Des agriculteurs remontent l'A1 vers Paris, ce jeudi 3 septembre. - Eric Fefferberg - AFP

Particuliers et entreprises installés à Paris ont dû s'adapter ce jeudi, alors que les accès et les abords de la capitale ont été bloqués par le mouvement des agriculteurs. Certains ont pu poser une journée de repos, d'autres, sont des victimes collatérales du conflit.

Paris visée, Paris encerclée, et Paris bloquée. Plus d'un millier de tracteurs (1.512 selon les organisateurs) ont commencé à converger vers la capitale ce jeudi matin à partir de 6h, à l'appel de deux syndicats, la FNSEA et les Jeunes Agriculteurs. Les autoroutes qui mènent vers Paris, puis le périphérique et enfin le secteur est de la capitale ont été bloqués le temps que les tracteurs rejoignent la place de la Nation, lieu de rassemblement des agriculteurs.

Les automobilistes franciliens, appelés à laisser leur voiture au garage par la préfecture de police de Paris, ont donc dû s'adapter. Il y a ceux qui ont de la chance, comme Alex, qui travaille pour une entreprise de transport d'outils de chantier. Il va profiter de cette manifestation pour faire la grasse matinée.

"Je ne vais pas aller travailler, se réjouit-il sur RMC. Ça va être une journée de repos, et on reprendra le travail vendredi comme tout le monde".

"Je me demande comment on va s'organiser"

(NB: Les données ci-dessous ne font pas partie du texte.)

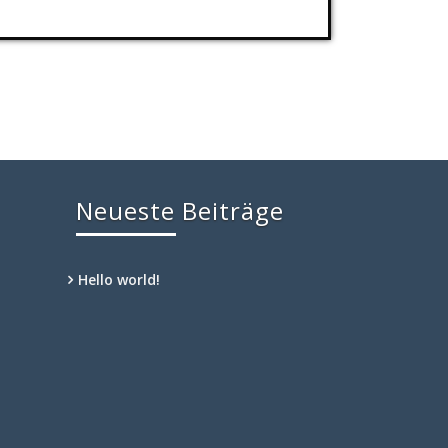
Neueste Beiträge
Hello world!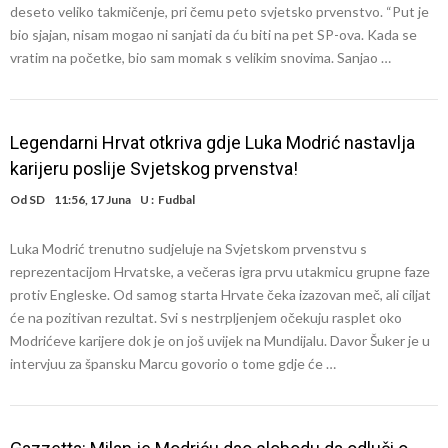
deseto veliko takmičenje, pri čemu peto svjetsko prvenstvo. “Put je
bio sjajan, nisam mogao ni sanjati da ću biti na pet SP-ova. Kada se
vratim na početke, bio sam momak s velikim snovima. Sanjao …
Legendarni Hrvat otkriva gdje Luka Modrić nastavlja
karijeru poslije Svjetskog prvenstva!
Od
SD
11:56, 17 Juna
U :
Fudbal
Luka Modrić trenutno sudjeluje na Svjetskom prvenstvu s
reprezentacijom Hrvatske, a večeras igra prvu utakmicu grupne faze
protiv Engleske. Od samog starta Hrvate čeka izazovan meč, ali ciljat
će na pozitivan rezultat. Svi s nestrpljenjem očekuju rasplet oko
Modrićeve karijere dok je on još uvijek na Mundijalu. Davor Šuker je u
intervjuu za špansku Marcu govorio o tome gdje će …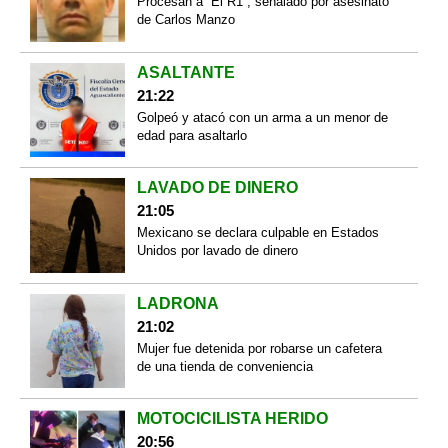
Procesan a “El R1”, señalado por asesinato
de Carlos Manzo
ASALTANTE
21:22
Golpeó y atacó con un arma a un menor de
edad para asaltarlo
LAVADO DE DINERO
21:05
Mexicano se declara culpable en Estados
Unidos por lavado de dinero
LADRONA
21:02
Mujer fue detenida por robarse un cafetera
de una tienda de conveniencia
MOTOCICILISTA HERIDO
20:56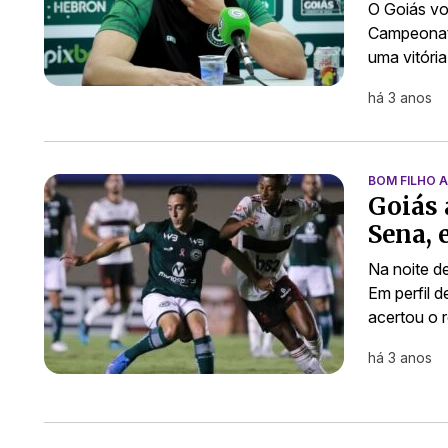
O Goiás vo
Campeonato
uma vitóri
há 3 anos
BOM FILHO 
Goiás 
Sena, 
Na noite d
Em perfil d
acertou o 
há 3 anos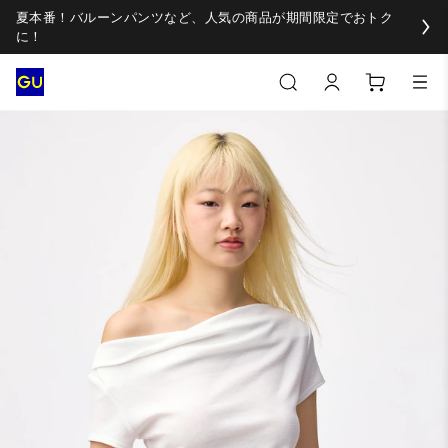
夏本番！バルーンパンツなど、人気の商品が期間限定でおトク
に！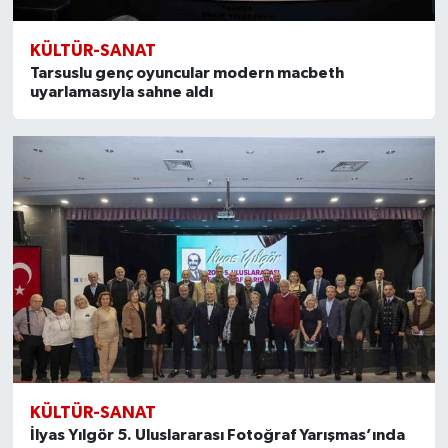
KÜLTÜR-SANAT
Tarsuslu genç oyuncular modern macbeth
uyarlamasıyla sahne aldı
KÜLTÜR-SANAT
İlyas Yılgör 5. Uluslararası Fotoğraf Yarışmas’ında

Georges, lui, habite à Paris. Sa voiture restera garée sur le trottoir devant chez lui toute la journée. "Je ne vais pas utiliser ma voiture dans Paris aujourd'hui. Ce sera ou transport en commun si je dois me déplacer, ou alors je resterai dans le quartier". Seule inconvénient pour lui : "Ça oblige à payer le parcmètre un peu plus longtemps que prévu". "Je sais que ça va occasionner pas mal d'ennuis à des tas de gens, mais moi personnellement, non. Question d'organisation et de prévoyance". Et de chance aussi, de pouvoir se passer de son véhicule.

Ce qui n'est pas le cas de Mickael, qui a une petite entreprise de livraisons de denrées alimentaires en Ile-de-France. Pour lui, ce blocage est une catastrophe.

"Je respecte le fait que les agriculteurs grognent, mais on est trois chauffeurs livreurs et je me demande comment on va s'organiser. Moi j'ai un petit scooter donc je vais pouvoir dépanner un peu à droite à gauche, mais on est bien embêtés. On ne va pas livrer dans Paris, on ne va livrer que les supermarchés autour de la capitale. Mais moins on livre, moins on gagne. On va perdre beaucoup d'argent".

"On comprend ceux qui s'inquiètent pour leur métier"

D'autres professions risquent également de perdre de l'argent. C'est le cas des taxis. Mais quelques semaines après leur mouvement de colère contre UberPop, Nicolas, taxi parisien, déclare son soutien aux agriculteurs.

"Il faut comprendre que tout le monde est dans le besoin et a des revendications. On comprend ceux qui s'inquiètent pour leur métier, vu que nous les taxis on est dans le même cas de figure. Ça va changer nos habitudes pendant un jour mais il faut penser aux autres aussi. On s'accommodera. Ce n'est pas un jour de plus ou de moins de travail qui va changer quelque chose. On va faire comme d'habitude, on va se mettre en position le matin et dès qu'on ne pourra pas travailler on changera de secteur".